Golden Lion: Victory for women at the Venice Film Festival

The American filmmaker Laura Poitras has an open ear for dissenting voices.

Golden Lion: Victory for women at the Venice Film Festival

The American filmmaker Laura Poitras has an open ear for dissenting voices. She became known for a documentary about whistleblower Edward Snowden ("Citizenfour"), which won an Oscar. For her new work, All the Beauty and the Bloodshed, she interviewed Nan Goldin, the photographer whose anarchic photos of outsiders first horrified, then delighted, New York's art scene.

Poitras was the only documentary film in the competition to win the Golden Lion at the Venice Film Festival. For the third time in a row, the main prize on Saturday evening went to a female filmmaker - which had only happened extremely rarely since 1949, namely a total of seven times.

Julianne Moore looks ahead with confidence

This time, a female director also received the Grand Jury Prize. So do women filmmakers have equal rights now? "You just have to look at tonight's evidence," said Jury President Julianne Moore after the awards ceremony. "You see so many stories directed by women. Stories about women are celebrated. I think: yes - there is definitely a change. I think we can now put a lid on it and look ahead, and not always everything gendered. And just expecting that we should have every opportunity to tell our stories."

The decision for "All the Beauty and the Bloodshed" was clear, said Moore. Jury member Isabel Coixet put it this way: "It was the film we were waiting for." In it, Poitras tells of Goldin's fight against the Sackler family, the owners of a pharmaceutical company blamed for the opioid crisis in the United States. Goldin himself was addicted to a painkiller sold by the company.

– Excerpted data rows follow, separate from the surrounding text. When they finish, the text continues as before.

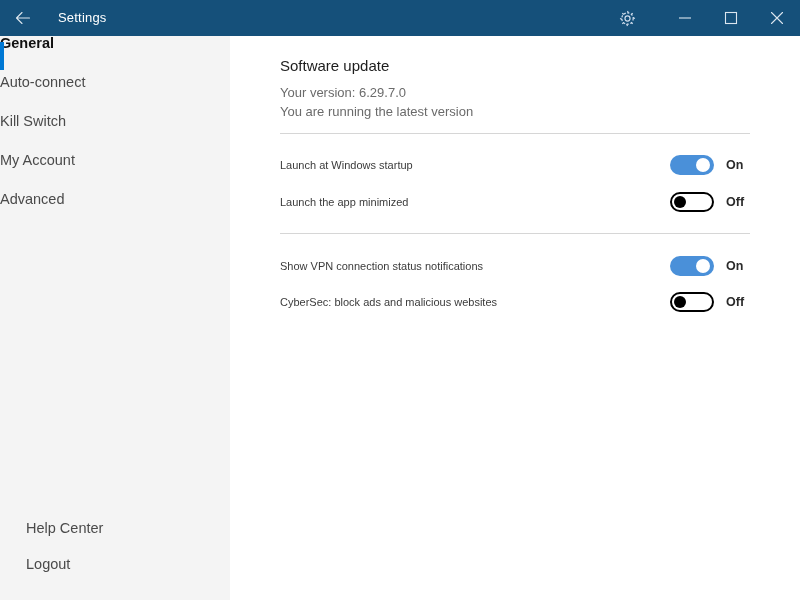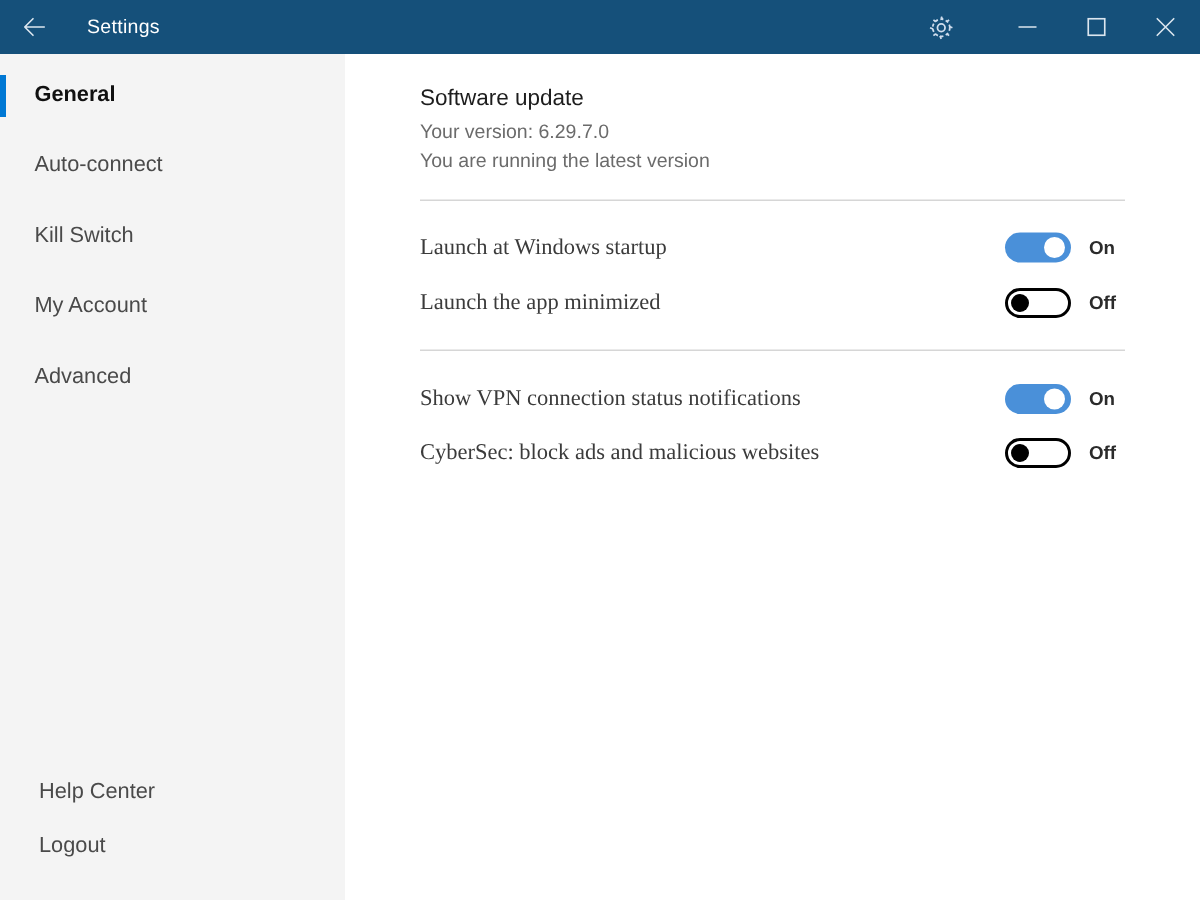--- a/index.html
+++ b/index.html
@@ -82,11 +82,9 @@
     position: relative;
     height: 39px;
     display: flex;
-    align-items: center;
-    padding-left: 23px;
+    align-items: flex-start;
     box-sizing: border-box;
     cursor: pointer;
-    margin-top: 8px;
   }
   .nav-label {
     font-size: 14.5px;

At the same time, the film looks at Goldin's life. Tells the story of how her older sister committed suicide and how Goldin herself left her conservative home in Boston at the age of 14. Drag queens and other misfits became her surrogate family. "Survival was an art," Goldin once said in the film. "You could be arrested for crossing the street in Boston."

Poitras interviewed Goldin many times for "All the Beauty and the Bloodshed". Goldin's stories lead through the film as a voice-over, videos and photos from the life of the artist, who was born in 1953, are also shown. Poitras says in the film that Goldin focuses on her relationships with her friends in her photos, and that's what makes her pictures so alluring.

Whether it's about her activism, her art or her life, everything, the photographer said in Venice, is actually dedicated to one thing - the fight against stigmatization. Be it drug addiction, domestic violence, non-heterosexual gender identities or illnesses. She devotes herself to topics that are often kept secret in society and packs them into artistically composed and powerful images. Poitras managed to make an equally powerful film about Goldin's life.

The political in the private

The film "Saint Omer", which was awarded the Grand Jury Prize - the second most important award of the festival - also looks for the political in the private sphere. It's based on a true story, said French filmmaker Alice Diop. She herself attended a trial in which a woman was accused of infanticide. In "Saint Omer" the writer and lecturer Rama (Kayije Kagame) also follows such a process. But the case against the Senegalese-French woman named Laurence Coly is causing emotional problems for Rama. Memories of the complicated relationship with her own mother shake her.

Among other things, the father of the dead child testifies, a much older, white man who has hidden his relationship with Coly and his paternity. In addition, in the course of the trial, racist ways of thinking among witnesses and observers of the trial become apparent. Some are surprised that the accused can express herself so well. The others believe that she has a different, "mystical" view of the law because of her origins. A cleverly told work that also won The Lion of the Future award for a debut film at the film festival.

Other honorees at this year's festival include Italian director Luca Guadagnino, who won the Silver Lion for Best Director for Bones and All, and imprisoned Iranian filmmaker Jafar Panahi, who received the Special Jury Prize for No Bears. With Cate Blanchett ("Tár") and Colin Farrell ("The Banshees of Inisherin"), two big film stars received the awards for best actor. The award for best screenplay also went to "The Banshees of Inisherin" and thus to Martin McDonagh. What distinguished these different works in the end? "We were looking for movies that made our hearts beat faster," Moore said.